Remschakelaar werkt niet.
Neem de stekker van de schakelaar los en controleer met een Ω meter of de schakelaar een doorverbinding maakt als de remgreep wordt bediend. Als deze geen doorverbinding maakt controleer dan eerst of er lucht in het hydraulisch systeem zit. Is dit niet het geval vervang dan de remschakelaar.

Verlichting werkt niet.
Trek de draden uit de balhoofdbuis en controleer of de verlichtingsdraden een spanning hebben tussen 21 en 29 volt. Is dit het geval controleer dan het lampje en/of de sensor.

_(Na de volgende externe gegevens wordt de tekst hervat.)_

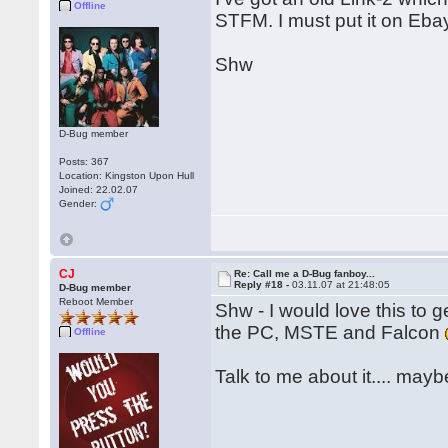
Offline
STFM. I must put it on Eb
Shw
D-Bug member
Posts: 367
Location: Kingston Upon Hull
Joined: 22.02.07
Gender:
CJ
Re: Call me a D-Bug fanboy...
Reply #18 -
03.11.07 at 21:48:05
D-Bug member
Reboot Member
Shw - I would love this to 
the PC, MSTE and Falcon
Offline
Talk to me about it.... mayb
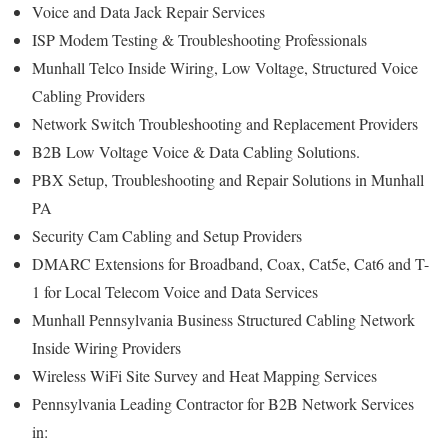
Voice and Data Jack Repair Services
ISP Modem Testing & Troubleshooting Professionals
Munhall Telco Inside Wiring, Low Voltage, Structured Voice
Cabling Providers
Network Switch Troubleshooting and Replacement Providers
B2B Low Voltage Voice & Data Cabling Solutions.
PBX Setup, Troubleshooting and Repair Solutions in Munhall
PA
Security Cam Cabling and Setup Providers
DMARC Extensions for Broadband, Coax, Cat5e, Cat6 and T-
1 for Local Telecom Voice and Data Services
Munhall Pennsylvania Business Structured Cabling Network
Inside Wiring Providers
Wireless WiFi Site Survey and Heat Mapping Services
Pennsylvania Leading Contractor for B2B Network Services
in:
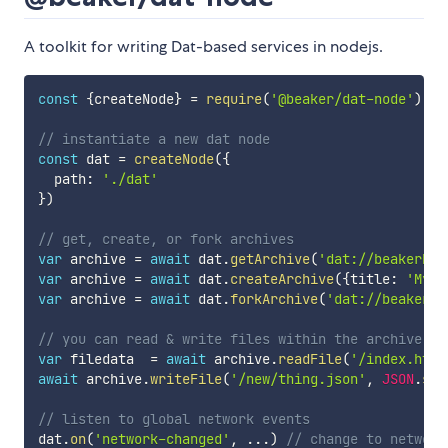
A toolkit for writing Dat-based services in nodejs.
const
{
createNode
}
=
require
(
'@beaker/dat-node'
)
// instantiate a new dat node
const
 dat 
=
createNode
(
{
  path
:
'./dat'
}
)
// get, create, or fork archives
var
 archive 
=
await
 dat
.
getArchive
(
'dat://beakerbro
var
 archive 
=
await
 dat
.
createArchive
(
{
title
:
'My A
var
 archive 
=
await
 dat
.
forkArchive
(
'dat://beakerbr
// you can read & write files within the archive
var
 filedata  
=
await
 archive
.
readFile
(
'/index.html
await
 archive
.
writeFile
(
'/new/thing.json'
,
JSON
.
str
// listen to global network events
dat
.
on
(
'network-changed'
,
...
)
// change to network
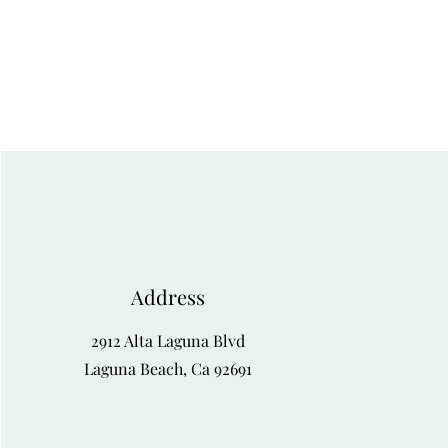
Address
2912 Alta Laguna Blvd
Laguna Beach, Ca 92691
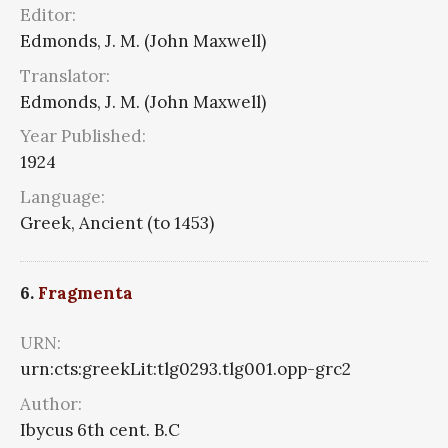
Editor:
Edmonds, J. M. (John Maxwell)
Translator:
Edmonds, J. M. (John Maxwell)
Year Published:
1924
Language:
Greek, Ancient (to 1453)
6.
Fragmenta
URN:
urn:cts:greekLit:tlg0293.tlg001.opp-grc2
Author:
Ibycus 6th cent. B.C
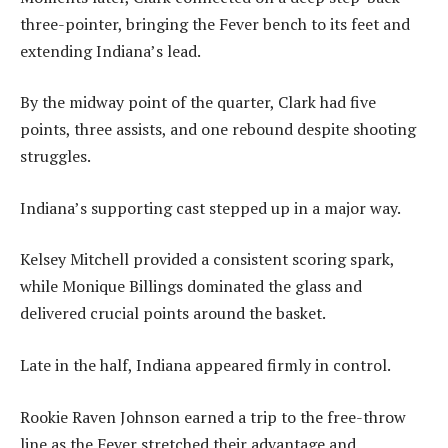
three-pointer, bringing the Fever bench to its feet and
extending Indiana’s lead.
By the midway point of the quarter, Clark had five
points, three assists, and one rebound despite shooting
struggles.
Indiana’s supporting cast stepped up in a major way.
Kelsey Mitchell provided a consistent scoring spark,
while Monique Billings dominated the glass and
delivered crucial points around the basket.
Late in the half, Indiana appeared firmly in control.
Rookie Raven Johnson earned a trip to the free-throw
line as the Fever stretched their advantage and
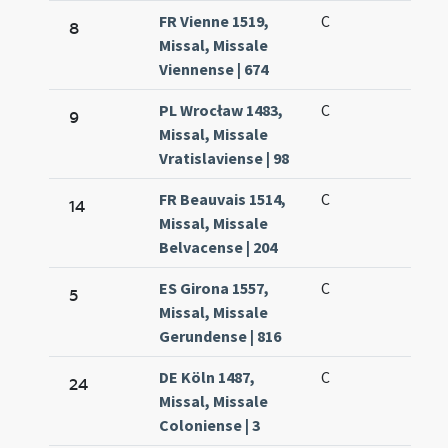
FR Vienne 1519,
C
8
Missal, Missale
Viennense | 674
PL Wrocław 1483,
C
9
Missal, Missale
Vratislaviense | 98
FR Beauvais 1514,
C
14
Missal, Missale
Belvacense | 204
ES Girona 1557,
C
5
Missal, Missale
Gerundense | 816
DE Köln 1487,
C
24
Missal, Missale
Coloniense | 3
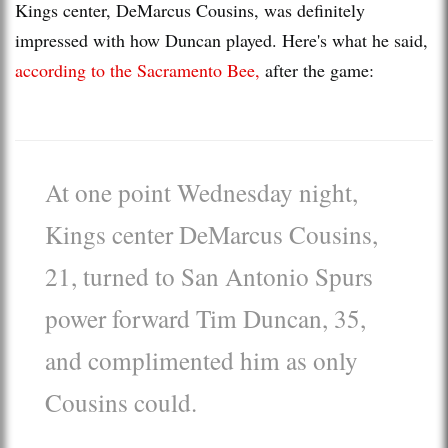
Kings center, DeMarcus Cousins, was definitely
impressed with how Duncan played. Here's what he said,
according to the Sacramento Bee,
after the game:
At one point Wednesday night,
Kings center DeMarcus Cousins,
21, turned to San Antonio Spurs
power forward Tim Duncan, 35,
and complimented him as only
Cousins could.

Is er geen spanning controleer dan eerst of de display werkt. Als de display werkt controleer dan de zekering van de verlichting.

Wijsheid – MC Smart Emcelectronic support systeem.

PAS sensorAls het probleem is vastgesteld controleer dan eerst met losse componenten of dit de oplossing is van het probleem, voordat begonnen wordt met evt. demontage werkzaamheden.
Men kan bijv. eenvoudig eerst testen met een losse PAS sensor, een losse controller of bijv. door even een motor- kabel buitenom leggen.